"Secara nasional, khususnya yang berhubungan dengan ketamin, itu sudah banyak digunakan secara tidak tepat. Kami menemukan ada kurang lebih 400 ribu vial ketamin yang digunakan secara ilegal di seluruh Nusantara," ujar Taruna.
Ketamin seharusnya digunakan sebagai anestesi medis, namun dalam praktiknya juga kerap disalahgunakan untuk keperluan seperti membuat tato, atau dikonsumsi secara ilegal karena efek halusinatif dan adiktifnya yang mirip dengan psikotropika.

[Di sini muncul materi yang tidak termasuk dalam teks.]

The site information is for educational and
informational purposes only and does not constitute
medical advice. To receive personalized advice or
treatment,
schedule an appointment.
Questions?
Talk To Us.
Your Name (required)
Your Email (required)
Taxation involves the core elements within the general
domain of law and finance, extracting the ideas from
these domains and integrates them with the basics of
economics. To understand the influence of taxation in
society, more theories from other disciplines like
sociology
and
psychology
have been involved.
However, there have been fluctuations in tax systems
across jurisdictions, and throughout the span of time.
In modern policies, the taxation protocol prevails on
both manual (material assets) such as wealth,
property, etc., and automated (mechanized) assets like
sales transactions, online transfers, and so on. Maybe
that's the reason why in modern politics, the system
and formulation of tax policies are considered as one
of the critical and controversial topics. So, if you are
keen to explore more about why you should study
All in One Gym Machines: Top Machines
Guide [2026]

Melihat kondisi ini, BPOM menegaskan akan menyusun aturan yang lebih ketat untuk pengawasan ketamin, termasuk penetapan sanksi berat bagi pelanggarnya.

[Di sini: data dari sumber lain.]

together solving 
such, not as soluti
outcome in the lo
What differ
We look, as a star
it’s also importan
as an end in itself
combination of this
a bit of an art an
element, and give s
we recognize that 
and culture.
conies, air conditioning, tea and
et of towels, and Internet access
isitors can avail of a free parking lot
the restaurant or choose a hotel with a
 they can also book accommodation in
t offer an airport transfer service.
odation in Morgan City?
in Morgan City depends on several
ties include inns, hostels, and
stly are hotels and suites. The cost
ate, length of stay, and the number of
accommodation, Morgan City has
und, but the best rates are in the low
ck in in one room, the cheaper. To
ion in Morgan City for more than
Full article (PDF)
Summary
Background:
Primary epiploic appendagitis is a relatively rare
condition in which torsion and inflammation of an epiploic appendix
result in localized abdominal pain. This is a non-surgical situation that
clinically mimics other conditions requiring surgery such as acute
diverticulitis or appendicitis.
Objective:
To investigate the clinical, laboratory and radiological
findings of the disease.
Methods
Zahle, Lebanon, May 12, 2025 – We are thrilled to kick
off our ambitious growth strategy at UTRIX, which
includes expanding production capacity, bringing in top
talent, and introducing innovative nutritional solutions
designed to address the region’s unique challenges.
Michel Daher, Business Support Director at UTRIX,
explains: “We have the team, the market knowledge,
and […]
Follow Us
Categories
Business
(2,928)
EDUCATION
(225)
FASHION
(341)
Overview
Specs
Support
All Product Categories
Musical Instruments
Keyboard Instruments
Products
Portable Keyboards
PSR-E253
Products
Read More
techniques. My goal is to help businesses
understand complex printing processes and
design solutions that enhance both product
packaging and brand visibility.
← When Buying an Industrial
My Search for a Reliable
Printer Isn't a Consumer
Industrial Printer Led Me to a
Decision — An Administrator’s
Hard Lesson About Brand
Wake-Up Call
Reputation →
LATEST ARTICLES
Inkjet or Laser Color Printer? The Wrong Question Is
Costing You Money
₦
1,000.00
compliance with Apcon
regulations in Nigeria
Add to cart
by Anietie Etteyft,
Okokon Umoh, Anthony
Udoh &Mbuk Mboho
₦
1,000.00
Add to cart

"Karena tidak digunakan sesuai aturan, kami akan mengatur ini lebih ketat. Termasuk sanksi-sanksinya, yang bisa sampai 12 tahun penjara dan denda minimal Rp 5 miliar," jelas Taruna.
Selain itu, Taruna menyebut bahwa ketamin akan diklasifikasikan sebagai obat tertentu, sehingga penggunaannya bisa diawasi secara khusus, termasuk dari aspek distribusi dan penyimpanan.
Kerja Sama dengan BNN
BPOM juga akan menggandeng Badan Narkotika Nasional (BNN) dalam penegakan hukum terhadap penyalahgunaan ketamin. Bila dikategorikan sebagai narkotika, maka pelanggaran terhadap penggunaan ketamin bisa dijerat dengan hukuman yang lebih berat sesuai Undang-Undang Narkotika.